Personal information
- Born: 10 February 1881 Dervock, County Antrim, Ireland
- Died: 13 June 1960 (aged 79) Potchefstroom, South Africa
- Height: 1.88 m (6 ft 2 in)
- Weight: 77 kg (170 lb)

Sport
- Sport: Long-distance running

Medal record
Representing South Africa
Olympic Games
| Gold medal – first place | 1912 Stockholm | Marathon |

= Ken McArthur =

South African long-distance runner (1881–1960)

Kennedy Kane McArthur (10 February 1881 - 13 June 1960) is most noted as a track and field athlete and winner of the marathon at the 1912 Summer Olympics.

==Biography==
Born in Dervock, County Antrim, Ireland, McArthur was recognised as a promising athlete as a teenager, but he didn't pursue an athletics career until after emigrating to South Africa in 1901 at the age of 20.

After joining the Johannesburg Police Force in 1906, McArthur begun to take athletics seriously. Soon he had won the Transvaal half and one mile championships, the five mile track championship and also two national cross country championships.

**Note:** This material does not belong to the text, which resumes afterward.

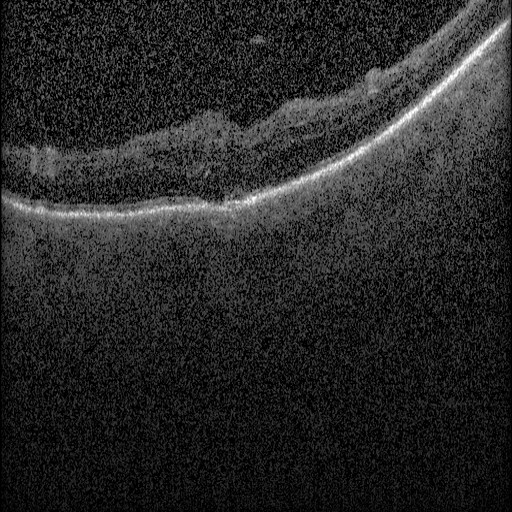

OCT B-scan · SD-OCT.
The scan shows diabetic macular edema (DME).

McArthur ran his first marathon late in the 1908 season, and surprisingly beat the Olympic silver medalist Charles Hefferon. He also won the national one and ten mile championships.

The Stockholm Olympic marathon took place in sweltering heat. Representing South Africa in the event, McArthur and his teammate Christian Gitsham ran together and soon took the lead. Confident of victory, Gitsham stopped for water, expecting his colleague to join him, as agreed. Instead McArthur ran on, stretching his lead and taking him to certain victory over Gitsham by 58 seconds.

In the next season, McArthur injured his foot in an accident and was forced to retire from athletics. He ran six marathon races (including the Olympic marathon) throughout his career and never lost one.